To do this effectively requires several ingredients. First, it takes a long-term view of a business strategy and industry environment, especially today when short-term visibility is so cloudy. Second, a global approach is vital in a world where the pandemic has upended global trade and supply chains. Third, engagement with management is needed to get a true sense of how difficult strategic choices are being made to balance the needs of stakeholders from employees to customers to shareholders.
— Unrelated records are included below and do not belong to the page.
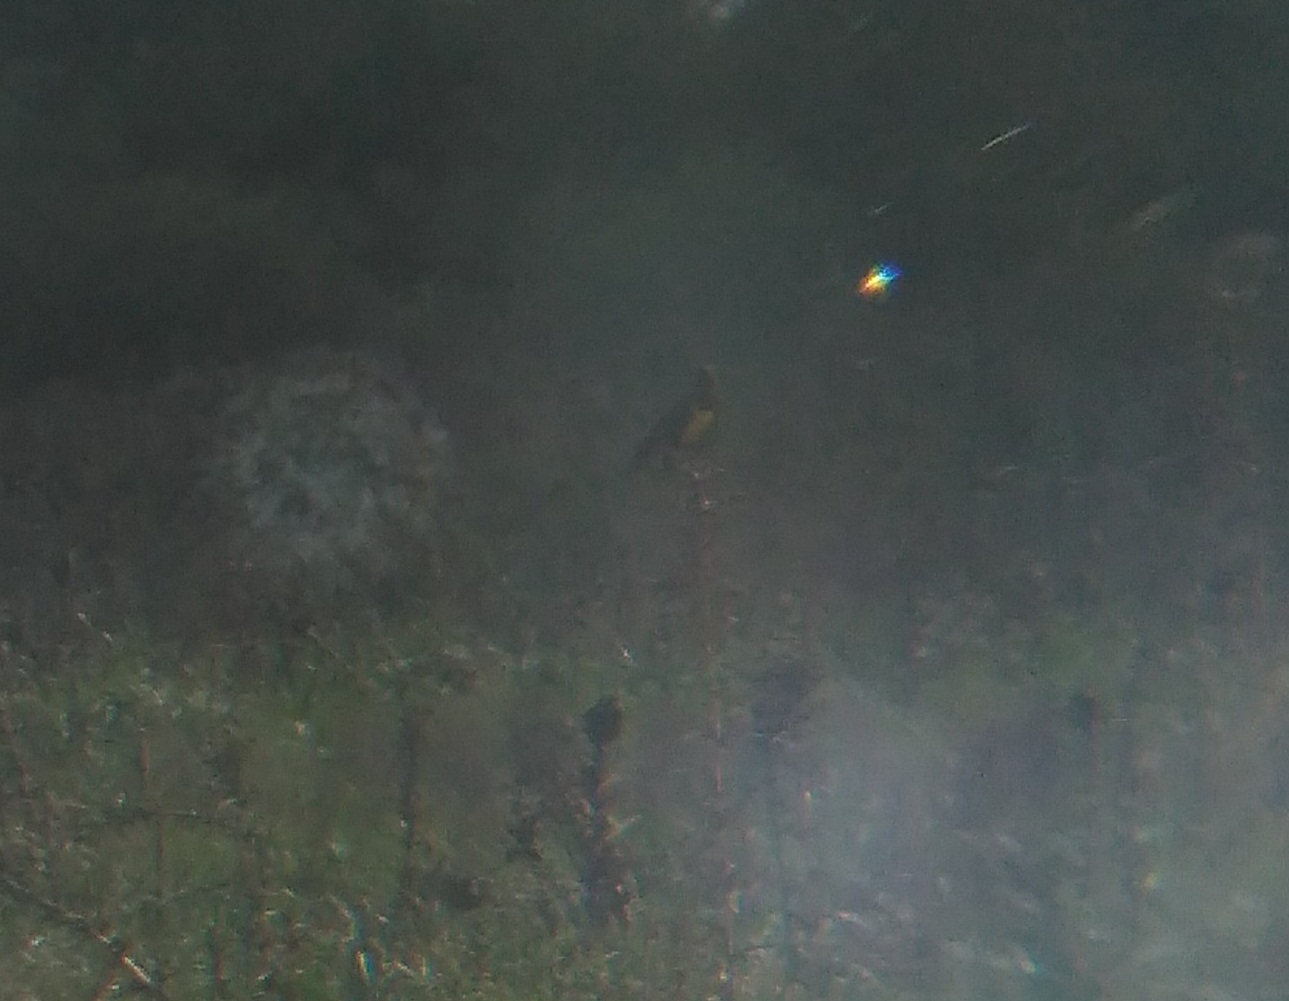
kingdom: Animalia
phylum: Chordata
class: Aves
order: Passeriformes
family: Icteridae
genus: Pseudoleistes
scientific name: Pseudoleistes virescens
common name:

Big data can add advantages
New approaches to data can also help generate insight into the recovery paths for companies. For example, big data techniques can be used in today’s environment to analyze complex company supply chains—and even supply chains of suppliers—which can help investors discover how a company is coping with government-imposed shutdowns.
Employee reviews and sentiment can be scraped from the web to find out how well staff and management are adapting to remote-working. Metrics on personal mobility, credit card purchases, factory pollution and restaurant bookings can all be used to provide a research edge on company performance through the crisis in different industries.
Covid-19 has created new ESG challenges for companies and investors. We believe companies that demonstrate a thoughtful commitment to ESG considerations through the crisis will have a better chance of steering to a successful recovery. Similarly, investors who incorporate ESG analysis as a key component of security research will be well equipped to identify stocks and bonds of good corporate actors that are also likely to be strong sources of long-term return potential.
Michelle Dunstan is global head, responsible investing, and portfolio manager, global ESG improvers strategy, at AllianceBernstein.